→ **DATA SUPPLIED**:
━━━━━━━━
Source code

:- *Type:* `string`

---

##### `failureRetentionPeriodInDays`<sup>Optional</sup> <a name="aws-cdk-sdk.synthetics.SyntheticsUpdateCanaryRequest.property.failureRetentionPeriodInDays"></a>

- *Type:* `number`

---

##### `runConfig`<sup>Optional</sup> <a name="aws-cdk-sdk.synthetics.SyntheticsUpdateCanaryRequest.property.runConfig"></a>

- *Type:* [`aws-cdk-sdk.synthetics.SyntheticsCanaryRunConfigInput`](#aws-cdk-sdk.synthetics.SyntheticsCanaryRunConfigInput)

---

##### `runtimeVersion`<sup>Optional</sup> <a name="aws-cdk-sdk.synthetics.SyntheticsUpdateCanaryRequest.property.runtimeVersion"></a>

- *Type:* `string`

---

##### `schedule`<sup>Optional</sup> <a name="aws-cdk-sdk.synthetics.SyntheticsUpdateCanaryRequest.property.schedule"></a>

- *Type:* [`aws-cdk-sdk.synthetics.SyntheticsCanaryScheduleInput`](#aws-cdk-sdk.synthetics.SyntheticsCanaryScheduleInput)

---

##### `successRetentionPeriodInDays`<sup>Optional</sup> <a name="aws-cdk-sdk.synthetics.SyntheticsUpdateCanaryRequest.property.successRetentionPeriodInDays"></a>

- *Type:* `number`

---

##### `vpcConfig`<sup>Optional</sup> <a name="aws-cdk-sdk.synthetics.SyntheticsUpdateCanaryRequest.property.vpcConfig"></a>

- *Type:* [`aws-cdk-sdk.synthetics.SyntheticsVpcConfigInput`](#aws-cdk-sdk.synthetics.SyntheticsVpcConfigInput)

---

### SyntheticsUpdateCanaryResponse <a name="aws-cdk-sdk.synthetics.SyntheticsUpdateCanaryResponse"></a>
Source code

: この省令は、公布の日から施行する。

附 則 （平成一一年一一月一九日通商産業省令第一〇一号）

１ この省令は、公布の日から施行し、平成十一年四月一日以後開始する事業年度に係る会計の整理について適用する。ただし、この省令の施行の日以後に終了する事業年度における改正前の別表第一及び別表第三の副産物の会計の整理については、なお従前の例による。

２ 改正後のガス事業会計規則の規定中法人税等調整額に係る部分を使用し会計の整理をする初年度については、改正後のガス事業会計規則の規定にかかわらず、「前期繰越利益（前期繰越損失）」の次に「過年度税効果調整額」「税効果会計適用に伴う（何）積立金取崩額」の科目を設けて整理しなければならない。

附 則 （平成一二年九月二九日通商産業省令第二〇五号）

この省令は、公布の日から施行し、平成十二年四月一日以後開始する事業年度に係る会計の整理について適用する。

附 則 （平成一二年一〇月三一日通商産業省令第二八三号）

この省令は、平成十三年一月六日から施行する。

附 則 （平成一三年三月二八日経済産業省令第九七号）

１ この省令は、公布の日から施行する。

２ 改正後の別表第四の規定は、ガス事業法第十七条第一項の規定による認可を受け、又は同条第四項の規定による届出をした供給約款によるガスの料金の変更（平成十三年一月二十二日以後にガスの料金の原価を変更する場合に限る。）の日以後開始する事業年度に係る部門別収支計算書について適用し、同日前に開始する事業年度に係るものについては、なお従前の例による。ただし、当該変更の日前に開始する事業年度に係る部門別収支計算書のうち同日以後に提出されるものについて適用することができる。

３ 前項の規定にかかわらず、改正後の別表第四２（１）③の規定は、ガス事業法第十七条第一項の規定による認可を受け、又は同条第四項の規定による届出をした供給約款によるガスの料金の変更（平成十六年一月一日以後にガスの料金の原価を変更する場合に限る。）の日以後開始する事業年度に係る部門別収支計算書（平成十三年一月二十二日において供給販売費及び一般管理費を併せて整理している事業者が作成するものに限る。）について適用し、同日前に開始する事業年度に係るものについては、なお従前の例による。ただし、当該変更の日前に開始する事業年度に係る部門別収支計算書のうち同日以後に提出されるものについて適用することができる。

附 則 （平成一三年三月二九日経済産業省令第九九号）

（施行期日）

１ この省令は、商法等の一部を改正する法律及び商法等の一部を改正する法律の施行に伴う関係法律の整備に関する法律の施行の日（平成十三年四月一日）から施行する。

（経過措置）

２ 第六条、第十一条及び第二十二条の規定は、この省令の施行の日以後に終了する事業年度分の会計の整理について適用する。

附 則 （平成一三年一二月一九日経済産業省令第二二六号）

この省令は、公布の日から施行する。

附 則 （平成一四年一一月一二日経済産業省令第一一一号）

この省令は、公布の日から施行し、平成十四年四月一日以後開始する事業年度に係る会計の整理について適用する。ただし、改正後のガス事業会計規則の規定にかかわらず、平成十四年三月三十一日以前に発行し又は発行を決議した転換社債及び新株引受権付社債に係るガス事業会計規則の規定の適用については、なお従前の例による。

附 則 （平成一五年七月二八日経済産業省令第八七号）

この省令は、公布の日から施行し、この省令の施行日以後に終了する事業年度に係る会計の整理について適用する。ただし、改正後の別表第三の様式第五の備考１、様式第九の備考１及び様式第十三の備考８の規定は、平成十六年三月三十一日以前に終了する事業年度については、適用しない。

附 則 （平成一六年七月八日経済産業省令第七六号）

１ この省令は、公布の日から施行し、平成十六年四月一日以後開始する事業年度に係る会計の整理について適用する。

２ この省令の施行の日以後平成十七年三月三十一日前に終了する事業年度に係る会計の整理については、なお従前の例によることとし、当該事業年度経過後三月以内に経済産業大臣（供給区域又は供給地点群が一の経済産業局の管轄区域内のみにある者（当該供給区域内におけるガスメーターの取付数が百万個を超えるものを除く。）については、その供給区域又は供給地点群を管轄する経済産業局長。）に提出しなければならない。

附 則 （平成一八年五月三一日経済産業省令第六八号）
━━━━━━━━
→ **DIRECTIONS**:
Please reproduce the material in its entirety, exactly as it stands.

→ **SOLUTION TO THE EXERCISE**:
Source code

:- *Type:* `string`

---

##### `failureRetentionPeriodInDays`<sup>Optional</sup> <a name="aws-cdk-sdk.synthetics.SyntheticsUpdateCanaryRequest.property.failureRetentionPeriodInDays"></a>

- *Type:* `number`

---

##### `runConfig`<sup>Optional</sup> <a name="aws-cdk-sdk.synthetics.SyntheticsUpdateCanaryRequest.property.runConfig"></a>

- *Type:* [`aws-cdk-sdk.synthetics.SyntheticsCanaryRunConfigInput`](#aws-cdk-sdk.synthetics.SyntheticsCanaryRunConfigInput)

---

##### `runtimeVersion`<sup>Optional</sup> <a name="aws-cdk-sdk.synthetics.SyntheticsUpdateCanaryRequest.property.runtimeVersion"></a>

- *Type:* `string`

---

##### `schedule`<sup>Optional</sup> <a name="aws-cdk-sdk.synthetics.SyntheticsUpdateCanaryRequest.property.schedule"></a>

- *Type:* [`aws-cdk-sdk.synthetics.SyntheticsCanaryScheduleInput`](#aws-cdk-sdk.synthetics.SyntheticsCanaryScheduleInput)

---

##### `successRetentionPeriodInDays`<sup>Optional</sup> <a name="aws-cdk-sdk.synthetics.SyntheticsUpdateCanaryRequest.property.successRetentionPeriodInDays"></a>

- *Type:* `number`

---

##### `vpcConfig`<sup>Optional</sup> <a name="aws-cdk-sdk.synthetics.SyntheticsUpdateCanaryRequest.property.vpcConfig"></a>

- *Type:* [`aws-cdk-sdk.synthetics.SyntheticsVpcConfigInput`](#aws-cdk-sdk.synthetics.SyntheticsVpcConfigInput)

---

### SyntheticsUpdateCanaryResponse <a name="aws-cdk-sdk.synthetics.SyntheticsUpdateCanaryResponse"></a>
Source code

: この省令は、公布の日から施行する。

附 則 （平成一一年一一月一九日通商産業省令第一〇一号）

１ この省令は、公布の日から施行し、平成十一年四月一日以後開始する事業年度に係る会計の整理について適用する。ただし、この省令の施行の日以後に終了する事業年度における改正前の別表第一及び別表第三の副産物の会計の整理については、なお従前の例による。

２ 改正後のガス事業会計規則の規定中法人税等調整額に係る部分を使用し会計の整理をする初年度については、改正後のガス事業会計規則の規定にかかわらず、「前期繰越利益（前期繰越損失）」の次に「過年度税効果調整額」「税効果会計適用に伴う（何）積立金取崩額」の科目を設けて整理しなければならない。

附 則 （平成一二年九月二九日通商産業省令第二〇五号）

この省令は、公布の日から施行し、平成十二年四月一日以後開始する事業年度に係る会計の整理について適用する。

附 則 （平成一二年一〇月三一日通商産業省令第二八三号）

この省令は、平成十三年一月六日から施行する。

附 則 （平成一三年三月二八日経済産業省令第九七号）

１ この省令は、公布の日から施行する。

２ 改正後の別表第四の規定は、ガス事業法第十七条第一項の規定による認可を受け、又は同条第四項の規定による届出をした供給約款によるガスの料金の変更（平成十三年一月二十二日以後にガスの料金の原価を変更する場合に限る。）の日以後開始する事業年度に係る部門別収支計算書について適用し、同日前に開始する事業年度に係るものについては、なお従前の例による。ただし、当該変更の日前に開始する事業年度に係る部門別収支計算書のうち同日以後に提出されるものについて適用することができる。

３ 前項の規定にかかわらず、改正後の別表第四２（１）③の規定は、ガス事業法第十七条第一項の規定による認可を受け、又は同条第四項の規定による届出をした供給約款によるガスの料金の変更（平成十六年一月一日以後にガスの料金の原価を変更する場合に限る。）の日以後開始する事業年度に係る部門別収支計算書（平成十三年一月二十二日において供給販売費及び一般管理費を併せて整理している事業者が作成するものに限る。）について適用し、同日前に開始する事業年度に係るものについては、なお従前の例による。ただし、当該変更の日前に開始する事業年度に係る部門別収支計算書のうち同日以後に提出されるものについて適用することができる。

附 則 （平成一三年三月二九日経済産業省令第九九号）

（施行期日）

１ この省令は、商法等の一部を改正する法律及び商法等の一部を改正する法律の施行に伴う関係法律の整備に関する法律の施行の日（平成十三年四月一日）から施行する。

（経過措置）

２ 第六条、第十一条及び第二十二条の規定は、この省令の施行の日以後に終了する事業年度分の会計の整理について適用する。

附 則 （平成一三年一二月一九日経済産業省令第二二六号）

この省令は、公布の日から施行する。

附 則 （平成一四年一一月一二日経済産業省令第一一一号）

この省令は、公布の日から施行し、平成十四年四月一日以後開始する事業年度に係る会計の整理について適用する。ただし、改正後のガス事業会計規則の規定にかかわらず、平成十四年三月三十一日以前に発行し又は発行を決議した転換社債及び新株引受権付社債に係るガス事業会計規則の規定の適用については、なお従前の例による。

附 則 （平成一五年七月二八日経済産業省令第八七号）

この省令は、公布の日から施行し、この省令の施行日以後に終了する事業年度に係る会計の整理について適用する。ただし、改正後の別表第三の様式第五の備考１、様式第九の備考１及び様式第十三の備考８の規定は、平成十六年三月三十一日以前に終了する事業年度については、適用しない。

附 則 （平成一六年七月八日経済産業省令第七六号）

１ この省令は、公布の日から施行し、平成十六年四月一日以後開始する事業年度に係る会計の整理について適用する。

２ この省令の施行の日以後平成十七年三月三十一日前に終了する事業年度に係る会計の整理については、なお従前の例によることとし、当該事業年度経過後三月以内に経済産業大臣（供給区域又は供給地点群が一の経済産業局の管轄区域内のみにある者（当該供給区域内におけるガスメーターの取付数が百万個を超えるものを除く。）については、その供給区域又は供給地点群を管轄する経済産業局長。）に提出しなければならない。

附 則 （平成一八年五月三一日経済産業省令第六八号）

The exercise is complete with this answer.